● **設問**:
**1)** 立憲民主党についての社説から、「民進党は新党「希望の党」と事」で始まり「反対姿勢を前面に出す構えだ。」で終わる部分を一字も変えずに書き出せ。
**2)** 立憲民主党についての社説によると、新党「立憲民主党」の結成を表明したのは誰か、答えよ。

● **本文**:
徳島新聞Web

12月16日(土曜日)
2 2
16日(土)
17日(日)
社説
10月3日付  立憲民主党   リベラルの結集図れるか  
このエントリーをはてなブックマークに追加

 民進党の枝野幸男代表代行が、リベラル系の前衆院議員らと共に新党「立憲民主党」を結成すると表明した。
 
 民進党は新党「希望の党」と事実上の合流を目指していたが、希望側が憲法改正や安全保障関連法への賛成を公認条件に挙げ、枝野氏らを排除する方針を示したためだ。
 
 安保法は憲法違反だとして廃止を訴えてきた前議員らは、希望に加われば主張を曲げることになる。選別を嫌い、自ら希望入りを拒否した前議員も少なくない。
 
 無所属を選んだ人もいるが、民進からの出馬もかなわない状況で、新党結成はやむを得ない選択と言えよう。
 
 これで衆院選は自民・公明の与党、希望・日本維新の会、立憲民主・共産・社民の3極による対決の構図となる方向になった。
 
 衆院の解散以降、政界再編劇の中で政策が語られることは少なかった。10日の公示まで1週間しかない。各党は目指すべき国の未来像や具体的な政策を掲げ、実りのある論戦を繰り広げてもらいたい。
 
 新党に参加するのは枝野氏のほか、リベラル系グループを率いる赤松広隆元衆院副議長や長妻昭選対委員長、辻元清美幹事長代行らである。元議員や新人候補、参院議員も加わる見通しだ。
 
 枝野氏は、記者会見で「安倍政権の暴走に歯止めをかける」と述べた。憲法9条改正や安保法への反対姿勢を前面に出す構えだ。
 
 希望との合流を巡っては、民進が安保法反対の旗を降ろさざるを得なくなるのではないかとの懸念があった。新党結成により、相当数が反対を堅持することになる。共産、社民や市民団体との協力関係も復活する。
 
 一方、改めて問われるのが希望に移る民進出身者らだ。なぜ安保法賛成に回るのか、しっかりと説明できなければ、選挙目当ての変節だと見られかねない。

● **学習資料**:
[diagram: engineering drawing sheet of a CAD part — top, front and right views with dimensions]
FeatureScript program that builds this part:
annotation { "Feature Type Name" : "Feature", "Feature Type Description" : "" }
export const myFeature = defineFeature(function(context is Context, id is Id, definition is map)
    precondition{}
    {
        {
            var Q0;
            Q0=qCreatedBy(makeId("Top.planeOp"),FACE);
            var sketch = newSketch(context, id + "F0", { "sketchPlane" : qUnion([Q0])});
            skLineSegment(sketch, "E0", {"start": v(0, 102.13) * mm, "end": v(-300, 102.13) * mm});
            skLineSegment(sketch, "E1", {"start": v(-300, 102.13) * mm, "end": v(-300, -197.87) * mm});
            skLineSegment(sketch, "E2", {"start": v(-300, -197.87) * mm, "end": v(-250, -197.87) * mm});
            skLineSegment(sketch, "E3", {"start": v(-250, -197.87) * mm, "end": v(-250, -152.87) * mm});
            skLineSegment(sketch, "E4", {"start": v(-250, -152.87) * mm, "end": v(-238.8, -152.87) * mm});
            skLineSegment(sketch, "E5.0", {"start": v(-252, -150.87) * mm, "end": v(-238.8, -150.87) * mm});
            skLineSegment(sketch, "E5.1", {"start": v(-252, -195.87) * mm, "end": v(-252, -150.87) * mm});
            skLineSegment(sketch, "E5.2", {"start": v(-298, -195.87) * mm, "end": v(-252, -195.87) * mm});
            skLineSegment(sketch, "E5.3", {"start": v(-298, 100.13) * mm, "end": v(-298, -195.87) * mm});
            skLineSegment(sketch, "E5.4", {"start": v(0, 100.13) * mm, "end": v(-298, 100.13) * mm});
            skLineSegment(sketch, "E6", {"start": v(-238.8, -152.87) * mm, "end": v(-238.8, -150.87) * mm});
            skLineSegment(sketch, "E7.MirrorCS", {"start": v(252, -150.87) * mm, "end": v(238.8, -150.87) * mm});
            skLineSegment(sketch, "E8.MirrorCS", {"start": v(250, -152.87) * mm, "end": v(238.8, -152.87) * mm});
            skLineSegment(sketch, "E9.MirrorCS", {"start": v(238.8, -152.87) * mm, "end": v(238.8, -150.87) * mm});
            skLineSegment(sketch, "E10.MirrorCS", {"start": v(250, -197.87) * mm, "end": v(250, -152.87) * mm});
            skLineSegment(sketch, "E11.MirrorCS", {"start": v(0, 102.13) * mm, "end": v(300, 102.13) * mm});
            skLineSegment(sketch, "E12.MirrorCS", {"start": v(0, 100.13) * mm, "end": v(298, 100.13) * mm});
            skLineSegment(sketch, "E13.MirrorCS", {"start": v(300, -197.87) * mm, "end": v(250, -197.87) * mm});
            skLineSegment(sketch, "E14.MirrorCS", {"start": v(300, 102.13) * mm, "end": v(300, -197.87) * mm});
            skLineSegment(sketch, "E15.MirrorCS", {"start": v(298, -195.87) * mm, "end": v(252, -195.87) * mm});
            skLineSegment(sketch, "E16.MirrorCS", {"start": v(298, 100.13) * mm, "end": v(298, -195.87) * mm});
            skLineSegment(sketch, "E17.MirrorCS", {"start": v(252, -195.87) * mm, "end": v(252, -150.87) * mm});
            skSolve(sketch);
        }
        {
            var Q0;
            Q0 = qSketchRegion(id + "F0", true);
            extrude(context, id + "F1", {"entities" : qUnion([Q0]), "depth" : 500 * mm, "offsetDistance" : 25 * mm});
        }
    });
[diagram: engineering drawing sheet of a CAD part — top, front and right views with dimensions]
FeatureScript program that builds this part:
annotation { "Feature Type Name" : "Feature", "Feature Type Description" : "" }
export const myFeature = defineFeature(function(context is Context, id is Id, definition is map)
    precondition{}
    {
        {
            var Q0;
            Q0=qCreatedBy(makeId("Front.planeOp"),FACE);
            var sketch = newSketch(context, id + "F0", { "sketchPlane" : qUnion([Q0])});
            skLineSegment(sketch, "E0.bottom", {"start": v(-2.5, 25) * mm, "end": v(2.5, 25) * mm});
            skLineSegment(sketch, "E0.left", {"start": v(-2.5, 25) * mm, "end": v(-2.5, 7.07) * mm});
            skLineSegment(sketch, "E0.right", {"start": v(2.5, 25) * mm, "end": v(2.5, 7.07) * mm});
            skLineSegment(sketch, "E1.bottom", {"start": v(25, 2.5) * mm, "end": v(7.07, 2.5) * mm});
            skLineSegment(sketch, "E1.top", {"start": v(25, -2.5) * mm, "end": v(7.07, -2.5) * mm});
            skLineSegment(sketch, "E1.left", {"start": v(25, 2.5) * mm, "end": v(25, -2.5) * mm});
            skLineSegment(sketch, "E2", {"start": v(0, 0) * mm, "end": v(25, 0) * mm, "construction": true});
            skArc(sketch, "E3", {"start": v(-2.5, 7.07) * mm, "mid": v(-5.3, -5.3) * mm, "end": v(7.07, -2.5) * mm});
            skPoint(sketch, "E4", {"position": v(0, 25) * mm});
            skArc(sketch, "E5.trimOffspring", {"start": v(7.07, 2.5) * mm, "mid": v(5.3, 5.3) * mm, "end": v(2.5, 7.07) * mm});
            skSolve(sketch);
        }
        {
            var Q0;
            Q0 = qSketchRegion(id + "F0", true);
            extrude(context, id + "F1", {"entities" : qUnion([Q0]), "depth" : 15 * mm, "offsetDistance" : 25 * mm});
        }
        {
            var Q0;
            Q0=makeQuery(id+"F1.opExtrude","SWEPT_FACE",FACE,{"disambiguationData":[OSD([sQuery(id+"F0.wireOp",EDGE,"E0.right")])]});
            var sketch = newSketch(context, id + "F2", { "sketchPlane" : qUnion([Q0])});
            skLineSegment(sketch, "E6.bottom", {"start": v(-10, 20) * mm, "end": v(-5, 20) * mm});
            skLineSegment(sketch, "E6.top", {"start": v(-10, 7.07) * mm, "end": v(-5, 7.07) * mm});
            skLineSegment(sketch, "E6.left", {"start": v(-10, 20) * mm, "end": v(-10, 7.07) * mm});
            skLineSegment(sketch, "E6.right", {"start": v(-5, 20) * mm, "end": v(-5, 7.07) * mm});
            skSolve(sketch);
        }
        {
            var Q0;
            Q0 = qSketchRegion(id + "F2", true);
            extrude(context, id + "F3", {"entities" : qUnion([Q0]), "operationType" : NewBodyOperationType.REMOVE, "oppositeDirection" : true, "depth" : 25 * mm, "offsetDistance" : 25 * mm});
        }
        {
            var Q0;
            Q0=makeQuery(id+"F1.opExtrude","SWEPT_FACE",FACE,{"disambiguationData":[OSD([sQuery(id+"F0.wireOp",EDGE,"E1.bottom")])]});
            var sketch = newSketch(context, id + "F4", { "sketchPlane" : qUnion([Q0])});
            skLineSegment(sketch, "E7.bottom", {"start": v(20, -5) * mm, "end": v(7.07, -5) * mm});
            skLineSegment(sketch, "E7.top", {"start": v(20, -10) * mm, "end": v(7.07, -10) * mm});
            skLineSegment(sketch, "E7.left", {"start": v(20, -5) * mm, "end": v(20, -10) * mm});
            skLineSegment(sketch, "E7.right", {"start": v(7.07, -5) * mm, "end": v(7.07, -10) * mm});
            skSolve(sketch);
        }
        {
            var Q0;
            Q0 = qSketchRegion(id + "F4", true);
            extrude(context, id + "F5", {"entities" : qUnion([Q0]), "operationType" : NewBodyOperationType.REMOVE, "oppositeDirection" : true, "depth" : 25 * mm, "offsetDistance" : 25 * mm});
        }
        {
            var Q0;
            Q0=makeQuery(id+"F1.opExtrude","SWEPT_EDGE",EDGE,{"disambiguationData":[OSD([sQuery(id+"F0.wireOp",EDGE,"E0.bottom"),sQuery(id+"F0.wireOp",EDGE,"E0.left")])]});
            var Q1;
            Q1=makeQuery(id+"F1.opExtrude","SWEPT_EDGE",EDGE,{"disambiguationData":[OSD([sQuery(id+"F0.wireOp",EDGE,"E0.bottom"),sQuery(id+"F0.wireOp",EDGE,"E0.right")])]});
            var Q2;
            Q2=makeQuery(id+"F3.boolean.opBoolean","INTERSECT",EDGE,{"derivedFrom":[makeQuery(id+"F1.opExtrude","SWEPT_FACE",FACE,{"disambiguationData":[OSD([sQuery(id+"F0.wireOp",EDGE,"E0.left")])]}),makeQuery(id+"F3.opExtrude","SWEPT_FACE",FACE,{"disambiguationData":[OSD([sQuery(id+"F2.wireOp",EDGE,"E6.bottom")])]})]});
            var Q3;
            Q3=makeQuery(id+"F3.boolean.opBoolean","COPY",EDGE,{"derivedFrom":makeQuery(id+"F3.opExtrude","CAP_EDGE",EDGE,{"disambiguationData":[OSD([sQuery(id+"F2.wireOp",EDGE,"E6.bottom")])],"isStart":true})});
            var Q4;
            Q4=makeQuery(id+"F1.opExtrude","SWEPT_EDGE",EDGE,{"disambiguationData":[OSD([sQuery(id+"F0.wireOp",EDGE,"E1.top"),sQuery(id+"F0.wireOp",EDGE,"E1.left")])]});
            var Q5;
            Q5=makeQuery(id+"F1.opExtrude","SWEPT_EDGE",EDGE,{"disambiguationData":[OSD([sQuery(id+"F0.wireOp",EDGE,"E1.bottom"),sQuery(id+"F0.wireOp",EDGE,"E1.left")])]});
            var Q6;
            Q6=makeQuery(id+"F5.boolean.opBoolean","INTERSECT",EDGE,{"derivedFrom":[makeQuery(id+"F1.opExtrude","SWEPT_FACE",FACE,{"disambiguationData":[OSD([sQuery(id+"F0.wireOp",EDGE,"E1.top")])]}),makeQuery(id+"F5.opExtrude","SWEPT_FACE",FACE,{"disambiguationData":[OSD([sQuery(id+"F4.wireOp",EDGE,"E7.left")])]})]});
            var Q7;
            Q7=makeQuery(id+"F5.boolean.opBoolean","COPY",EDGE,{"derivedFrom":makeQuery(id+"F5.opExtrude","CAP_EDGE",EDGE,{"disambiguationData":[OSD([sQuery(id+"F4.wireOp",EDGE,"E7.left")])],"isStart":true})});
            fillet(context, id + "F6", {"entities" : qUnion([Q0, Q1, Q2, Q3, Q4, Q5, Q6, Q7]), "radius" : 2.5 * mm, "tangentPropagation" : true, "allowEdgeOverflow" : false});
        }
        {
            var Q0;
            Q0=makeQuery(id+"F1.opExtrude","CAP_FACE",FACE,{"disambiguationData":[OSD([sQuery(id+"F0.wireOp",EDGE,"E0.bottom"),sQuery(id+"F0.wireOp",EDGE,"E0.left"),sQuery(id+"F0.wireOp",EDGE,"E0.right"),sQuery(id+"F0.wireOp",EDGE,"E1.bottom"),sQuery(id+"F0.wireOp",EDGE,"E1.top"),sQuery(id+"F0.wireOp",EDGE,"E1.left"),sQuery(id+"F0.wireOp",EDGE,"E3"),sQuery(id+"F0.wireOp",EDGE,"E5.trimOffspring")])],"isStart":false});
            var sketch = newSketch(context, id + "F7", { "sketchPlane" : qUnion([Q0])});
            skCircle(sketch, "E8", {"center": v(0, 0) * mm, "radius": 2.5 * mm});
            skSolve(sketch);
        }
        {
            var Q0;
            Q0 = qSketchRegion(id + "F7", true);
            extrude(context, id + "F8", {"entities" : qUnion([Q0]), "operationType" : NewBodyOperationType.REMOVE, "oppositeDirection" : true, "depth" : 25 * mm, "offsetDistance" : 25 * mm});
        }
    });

● **解答例**:
**1)**
民進党は新党「希望の党」と事実上の合流を目指していたが、希望側が憲法改正や安全保障関連法への賛成を公認条件に挙げ、枝野氏らを排除する方針を示したためだ。
 
 安保法は憲法違反だとして廃止を訴えてきた前議員らは、希望に加われば主張を曲げることになる。選別を嫌い、自ら希望入りを拒否した前議員も少なくない。
 
 無所属を選んだ人もいるが、民進からの出馬もかなわない状況で、新党結成はやむを得ない選択と言えよう。
 
 これで衆院選は自民・公明の与党、希望・日本維新の会、立憲民主・共産・社民の3極による対決の構図となる方向になった。
 
 衆院の解散以降、政界再編劇の中で政策が語られることは少なかった。10日の公示まで1週間しかない。各党は目指すべき国の未来像や具体的な政策を掲げ、実りのある論戦を繰り広げてもらいたい。
 
 新党に参加するのは枝野氏のほか、リベラル系グループを率いる赤松広隆元衆院副議長や長妻昭選対委員長、辻元清美幹事長代行らである。元議員や新人候補、参院議員も加わる見通しだ。
 
 枝野氏は、記者会見で「安倍政権の暴走に歯止めをかける」と述べた。憲法9条改正や安保法への反対姿勢を前面に出す構えだ。

**2)** 民進党の枝野幸男代表代行。